◆ **SUPPLIED MATERIAL**:
>>>>>

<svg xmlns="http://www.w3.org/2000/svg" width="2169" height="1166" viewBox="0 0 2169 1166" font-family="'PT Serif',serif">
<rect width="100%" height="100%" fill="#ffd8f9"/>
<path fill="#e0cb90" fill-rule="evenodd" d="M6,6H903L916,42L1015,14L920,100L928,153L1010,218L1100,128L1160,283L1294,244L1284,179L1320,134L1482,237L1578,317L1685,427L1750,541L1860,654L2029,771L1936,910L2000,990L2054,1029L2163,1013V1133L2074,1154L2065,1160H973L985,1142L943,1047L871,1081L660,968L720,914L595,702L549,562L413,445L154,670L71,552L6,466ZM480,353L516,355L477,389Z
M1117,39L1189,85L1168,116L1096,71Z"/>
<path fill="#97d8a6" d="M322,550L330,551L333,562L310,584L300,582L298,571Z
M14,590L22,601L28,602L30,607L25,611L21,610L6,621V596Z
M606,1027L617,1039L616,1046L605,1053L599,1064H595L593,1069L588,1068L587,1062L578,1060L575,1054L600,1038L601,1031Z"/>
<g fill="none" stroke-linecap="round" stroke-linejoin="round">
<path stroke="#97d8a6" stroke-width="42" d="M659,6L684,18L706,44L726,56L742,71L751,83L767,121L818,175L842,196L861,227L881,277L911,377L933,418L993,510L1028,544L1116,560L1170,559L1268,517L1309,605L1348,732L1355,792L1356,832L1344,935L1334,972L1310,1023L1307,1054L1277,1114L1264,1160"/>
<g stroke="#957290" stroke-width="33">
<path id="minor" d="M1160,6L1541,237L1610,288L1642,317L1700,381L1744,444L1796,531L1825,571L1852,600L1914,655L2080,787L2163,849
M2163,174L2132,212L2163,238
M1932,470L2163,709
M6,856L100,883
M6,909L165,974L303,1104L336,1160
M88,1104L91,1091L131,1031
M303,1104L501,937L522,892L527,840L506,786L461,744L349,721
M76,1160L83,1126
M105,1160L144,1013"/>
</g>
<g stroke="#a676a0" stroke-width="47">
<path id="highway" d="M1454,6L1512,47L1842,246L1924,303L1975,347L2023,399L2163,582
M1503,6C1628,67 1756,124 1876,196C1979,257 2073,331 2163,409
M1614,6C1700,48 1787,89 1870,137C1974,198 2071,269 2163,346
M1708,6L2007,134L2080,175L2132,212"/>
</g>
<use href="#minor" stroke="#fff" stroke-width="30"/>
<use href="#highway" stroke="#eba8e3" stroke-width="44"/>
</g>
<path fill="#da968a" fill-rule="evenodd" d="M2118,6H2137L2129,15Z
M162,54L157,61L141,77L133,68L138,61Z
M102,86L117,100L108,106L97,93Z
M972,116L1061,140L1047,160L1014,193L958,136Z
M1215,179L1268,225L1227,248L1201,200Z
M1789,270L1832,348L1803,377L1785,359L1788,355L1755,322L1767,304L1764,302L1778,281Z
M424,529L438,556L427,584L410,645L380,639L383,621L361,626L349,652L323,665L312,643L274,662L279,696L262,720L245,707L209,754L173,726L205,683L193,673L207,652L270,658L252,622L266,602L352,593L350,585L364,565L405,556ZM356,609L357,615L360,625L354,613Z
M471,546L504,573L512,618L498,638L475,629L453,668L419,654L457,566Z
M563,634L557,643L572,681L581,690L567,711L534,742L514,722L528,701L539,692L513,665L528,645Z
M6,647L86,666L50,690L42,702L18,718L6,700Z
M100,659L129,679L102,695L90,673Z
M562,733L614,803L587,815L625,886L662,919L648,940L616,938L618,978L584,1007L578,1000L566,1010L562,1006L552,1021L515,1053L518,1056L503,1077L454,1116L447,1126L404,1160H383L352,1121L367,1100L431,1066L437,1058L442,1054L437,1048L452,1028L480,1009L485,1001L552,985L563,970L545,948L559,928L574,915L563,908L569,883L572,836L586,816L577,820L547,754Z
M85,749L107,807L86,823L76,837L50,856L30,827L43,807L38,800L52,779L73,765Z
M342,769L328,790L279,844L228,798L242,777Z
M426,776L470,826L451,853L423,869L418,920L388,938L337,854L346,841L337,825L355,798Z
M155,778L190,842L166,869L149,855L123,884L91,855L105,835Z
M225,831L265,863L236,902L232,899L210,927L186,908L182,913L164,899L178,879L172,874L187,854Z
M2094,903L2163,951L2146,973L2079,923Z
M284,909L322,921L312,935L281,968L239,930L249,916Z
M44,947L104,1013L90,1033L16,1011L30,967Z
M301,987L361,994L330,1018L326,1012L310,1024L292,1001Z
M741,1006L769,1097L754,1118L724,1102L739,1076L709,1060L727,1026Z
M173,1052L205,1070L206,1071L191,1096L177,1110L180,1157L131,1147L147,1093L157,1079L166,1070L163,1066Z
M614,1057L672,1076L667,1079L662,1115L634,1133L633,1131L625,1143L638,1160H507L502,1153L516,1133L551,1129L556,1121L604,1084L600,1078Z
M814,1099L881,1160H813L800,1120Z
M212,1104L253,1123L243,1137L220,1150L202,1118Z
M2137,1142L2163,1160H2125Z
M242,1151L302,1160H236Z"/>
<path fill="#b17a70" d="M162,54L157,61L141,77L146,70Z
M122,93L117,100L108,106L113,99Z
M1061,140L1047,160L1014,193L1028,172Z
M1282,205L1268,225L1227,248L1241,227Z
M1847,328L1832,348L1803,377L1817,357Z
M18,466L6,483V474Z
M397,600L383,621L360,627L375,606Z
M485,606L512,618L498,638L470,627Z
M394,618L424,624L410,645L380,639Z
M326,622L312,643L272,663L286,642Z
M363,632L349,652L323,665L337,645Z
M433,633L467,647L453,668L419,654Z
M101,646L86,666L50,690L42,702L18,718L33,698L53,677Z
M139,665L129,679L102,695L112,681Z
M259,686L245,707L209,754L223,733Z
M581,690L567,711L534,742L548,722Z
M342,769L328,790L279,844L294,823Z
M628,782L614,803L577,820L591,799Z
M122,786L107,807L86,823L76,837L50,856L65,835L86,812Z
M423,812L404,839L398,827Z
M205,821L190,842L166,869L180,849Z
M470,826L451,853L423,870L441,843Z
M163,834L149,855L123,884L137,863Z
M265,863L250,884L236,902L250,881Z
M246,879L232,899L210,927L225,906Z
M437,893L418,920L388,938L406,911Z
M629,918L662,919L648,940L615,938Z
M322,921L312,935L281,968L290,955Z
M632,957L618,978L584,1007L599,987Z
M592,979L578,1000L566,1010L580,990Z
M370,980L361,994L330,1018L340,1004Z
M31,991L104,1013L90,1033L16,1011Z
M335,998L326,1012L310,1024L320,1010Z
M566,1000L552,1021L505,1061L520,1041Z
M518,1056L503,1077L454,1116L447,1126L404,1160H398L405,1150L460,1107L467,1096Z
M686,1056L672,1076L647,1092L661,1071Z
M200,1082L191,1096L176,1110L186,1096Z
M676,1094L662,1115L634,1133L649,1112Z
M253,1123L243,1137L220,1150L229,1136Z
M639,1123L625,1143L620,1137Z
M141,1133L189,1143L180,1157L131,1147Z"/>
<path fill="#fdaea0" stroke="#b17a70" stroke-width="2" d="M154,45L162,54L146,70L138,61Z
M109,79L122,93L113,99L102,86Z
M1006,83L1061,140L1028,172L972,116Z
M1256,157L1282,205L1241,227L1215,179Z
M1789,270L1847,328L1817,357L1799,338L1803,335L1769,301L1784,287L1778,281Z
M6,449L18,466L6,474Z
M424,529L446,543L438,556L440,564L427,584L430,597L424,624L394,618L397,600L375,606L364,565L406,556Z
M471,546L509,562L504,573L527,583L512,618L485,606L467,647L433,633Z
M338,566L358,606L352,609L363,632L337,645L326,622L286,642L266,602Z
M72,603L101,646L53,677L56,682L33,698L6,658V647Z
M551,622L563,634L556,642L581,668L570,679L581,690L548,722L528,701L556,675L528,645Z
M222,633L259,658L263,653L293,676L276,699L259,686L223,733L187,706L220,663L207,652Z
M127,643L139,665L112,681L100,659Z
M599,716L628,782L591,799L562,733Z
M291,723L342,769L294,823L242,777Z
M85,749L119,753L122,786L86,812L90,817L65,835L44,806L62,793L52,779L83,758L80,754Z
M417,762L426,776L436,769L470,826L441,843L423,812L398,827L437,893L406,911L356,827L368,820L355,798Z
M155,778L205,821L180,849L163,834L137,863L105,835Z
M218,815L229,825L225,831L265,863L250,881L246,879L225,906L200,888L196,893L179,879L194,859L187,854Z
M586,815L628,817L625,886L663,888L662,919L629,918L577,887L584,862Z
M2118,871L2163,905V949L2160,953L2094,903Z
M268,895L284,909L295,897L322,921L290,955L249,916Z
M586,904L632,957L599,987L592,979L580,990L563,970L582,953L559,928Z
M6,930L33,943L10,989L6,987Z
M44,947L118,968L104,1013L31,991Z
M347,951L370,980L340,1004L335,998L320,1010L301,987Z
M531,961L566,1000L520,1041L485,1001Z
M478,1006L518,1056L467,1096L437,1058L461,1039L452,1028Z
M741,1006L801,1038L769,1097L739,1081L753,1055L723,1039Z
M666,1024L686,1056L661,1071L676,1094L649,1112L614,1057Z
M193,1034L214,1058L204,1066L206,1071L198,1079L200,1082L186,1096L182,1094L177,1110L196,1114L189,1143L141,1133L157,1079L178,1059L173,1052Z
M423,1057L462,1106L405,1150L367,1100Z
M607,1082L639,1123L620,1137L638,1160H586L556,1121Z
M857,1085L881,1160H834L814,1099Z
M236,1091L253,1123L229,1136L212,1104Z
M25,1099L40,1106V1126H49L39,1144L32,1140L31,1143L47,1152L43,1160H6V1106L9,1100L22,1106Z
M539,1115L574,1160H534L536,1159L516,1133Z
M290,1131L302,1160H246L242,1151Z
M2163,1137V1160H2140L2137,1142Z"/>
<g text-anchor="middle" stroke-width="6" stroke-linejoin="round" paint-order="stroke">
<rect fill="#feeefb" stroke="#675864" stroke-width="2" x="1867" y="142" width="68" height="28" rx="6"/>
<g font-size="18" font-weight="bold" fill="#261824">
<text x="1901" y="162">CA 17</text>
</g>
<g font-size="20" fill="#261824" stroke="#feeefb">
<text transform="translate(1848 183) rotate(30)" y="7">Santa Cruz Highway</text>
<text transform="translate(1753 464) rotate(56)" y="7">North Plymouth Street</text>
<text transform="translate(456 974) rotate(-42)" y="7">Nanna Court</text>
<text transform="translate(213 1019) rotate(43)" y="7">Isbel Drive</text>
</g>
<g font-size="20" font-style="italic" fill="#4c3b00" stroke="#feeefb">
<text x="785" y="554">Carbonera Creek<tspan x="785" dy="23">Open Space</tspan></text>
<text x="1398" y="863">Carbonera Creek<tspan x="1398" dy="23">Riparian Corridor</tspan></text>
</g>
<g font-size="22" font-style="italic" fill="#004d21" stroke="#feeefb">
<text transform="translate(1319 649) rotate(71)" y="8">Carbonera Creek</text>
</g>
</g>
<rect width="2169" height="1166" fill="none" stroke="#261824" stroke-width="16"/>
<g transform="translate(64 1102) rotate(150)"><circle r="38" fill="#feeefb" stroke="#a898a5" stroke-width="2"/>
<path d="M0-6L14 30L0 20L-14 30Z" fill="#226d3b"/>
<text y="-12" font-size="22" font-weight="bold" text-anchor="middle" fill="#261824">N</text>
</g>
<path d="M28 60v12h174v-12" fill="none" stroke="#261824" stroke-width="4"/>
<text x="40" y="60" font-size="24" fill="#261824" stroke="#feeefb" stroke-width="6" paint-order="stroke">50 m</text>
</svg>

<<<<<

◆ **TASK INSTRUCTIONS**:
Look above for the line with "M303,1104L501,937L522,892L527,840L506,786L461,744L349,721"; retype exactly that line, every line after it up to the line with "M100,659L129,679L102,695L90,673Z", and that line too, nothing else.

◆ **TASK RESULT**:
M303,1104L501,937L522,892L527,840L506,786L461,744L349,721
M76,1160L83,1126
M105,1160L144,1013"/>
</g>
<g stroke="#a676a0" stroke-width="47">
<path id="highway" d="M1454,6L1512,47L1842,246L1924,303L1975,347L2023,399L2163,582
M1503,6C1628,67 1756,124 1876,196C1979,257 2073,331 2163,409
M1614,6C1700,48 1787,89 1870,137C1974,198 2071,269 2163,346
M1708,6L2007,134L2080,175L2132,212"/>
</g>
<use href="#minor" stroke="#fff" stroke-width="30"/>
<use href="#highway" stroke="#eba8e3" stroke-width="44"/>
</g>
<path fill="#da968a" fill-rule="evenodd" d="M2118,6H2137L2129,15Z
M162,54L157,61L141,77L133,68L138,61Z
M102,86L117,100L108,106L97,93Z
M972,116L1061,140L1047,160L1014,193L958,136Z
M1215,179L1268,225L1227,248L1201,200Z
M1789,270L1832,348L1803,377L1785,359L1788,355L1755,322L1767,304L1764,302L1778,281Z
M424,529L438,556L427,584L410,645L380,639L383,621L361,626L349,652L323,665L312,643L274,662L279,696L262,720L245,707L209,754L173,726L205,683L193,673L207,652L270,658L252,622L266,602L352,593L350,585L364,565L405,556ZM356,609L357,615L360,625L354,613Z
M471,546L504,573L512,618L498,638L475,629L453,668L419,654L457,566Z
M563,634L557,643L572,681L581,690L567,711L534,742L514,722L528,701L539,692L513,665L528,645Z
M6,647L86,666L50,690L42,702L18,718L6,700Z
M100,659L129,679L102,695L90,673Z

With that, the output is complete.